The Major Ethical Dilemma Behind Rare Disease Drug Costs and a Bioethicist’s Solution

Avraham Steinberg recently spoke at RARE2019, the 2nd International Congress on Advanced Treatments in Rare Diseases. It was held on March 4th and 5th in Vienna, Austria. His talk focused on the ethical dilemmas surrounding rare diseases and their treatment.

Avraham Steinberg

Who is Avraham Steinberg? He is a 71-year-old pediatric neurologist from Israel. He is the Co-Chair of the nation’s National Bioethics Council as well as a professor at the Hebrew University-Hadassah Medical School where he teaches medical ethics. Steinberg is also a Talmudic scholar himself at the Shaare Zedek Medical Center. Specifically, he specializes in faith-based bioethics, as indicated by his published Encyclopedia of Jewish Medical Ethics which is seven volumes long. This set of encyclopedias earned the Israel Prize in 1999. In addition to all of these achievements, he is also an Orthodox Rabbi.

Ethical Dilemmas in Rare Diseases

There are an innumerable amount of ethical dilemmas within the healthcare field. These revolve around abortion, the right to die, vaccinations, and a multitude of other debates. In fact, practically every advance in the healthcare system has its own associated moral dilemmas.

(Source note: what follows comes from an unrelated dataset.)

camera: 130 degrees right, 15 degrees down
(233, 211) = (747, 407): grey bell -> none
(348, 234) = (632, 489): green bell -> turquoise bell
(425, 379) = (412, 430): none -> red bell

However, when we think about the ethical issues that affect society as a whole, problems dealing with financial burdens seem to always come to the forefront. In the medical sphere, this most frequently revolves around equitable distribution of treatments. The most prominent issue of all seems to stem from rare disease treatments. Since these therapies are created for small populations, they cost a lot to produce. Since they cost a lot to produce, drug developers believe their outrageous price tags are warranted.

For instance, treatments for Batten Disease or Spinal Muscular Atrophy cost approximately 700,000 dollars each year per patient.

In the grand scheme of the world, this is a relatively new problem. Rare disease treatments as a whole are a fairly new phenomenon. Many novel therapies for rare conditions are just now coming into development. While we still have a very long way to go, many patients living with rare diseases are living long, prosperous lives when just a few years ago they would have certainly died.

Now, instead of worrying about survival, these individuals are forced to worry about the cost of their treatment.


Steinberg explains that ideally, every individual would receive the treatment they need and deserve, no questions asked. But unfortunately, in our society, this type of system would mean the overall level of care of every patient would be reduced. That said, every person still deserves phenomenal care.

Currently, the world’s system of healthcare does not adequately care for the populations of patients that are small and unfortunately, they do not have the political power or large lobbies to fight for themselves. These small populations still deserve treatment. Steinberg contends that our ethical obligations do not change for these populations simply because their medical treatments are expensive. However, he likewise states that we also cannot justify ceasing treatment for the majority in times when resources are scarce to support these individuals.

So, in situations like such, what do we choose?

The Ultimate Decision

What if it’s not actually about choosing at all? If we simply reduce the cost of rare disease treatments we eliminate the ethical dilemma all together.

The problem is, we’re not going to get drug developers to reduce their costs just because. Ultimately, their goal is to make money and they’ve built up a great deal of power to do so.

Steinberg suggests that governments offer pharmaceutical companies tax breaks, extended patent protection, and an overall faster approval process. These could all reduce the cost of their treatments when they come to market. He also explains that governments could allocate funds specifically for rare disease research through legislation.

Steinberg urges pharmaceutical companies to take a step back and consider their moral obligation. It is not just a business, it has a real effect on human lives. He says there are other ways to make money. Business should not come at the expense of a patient living with a rare disease.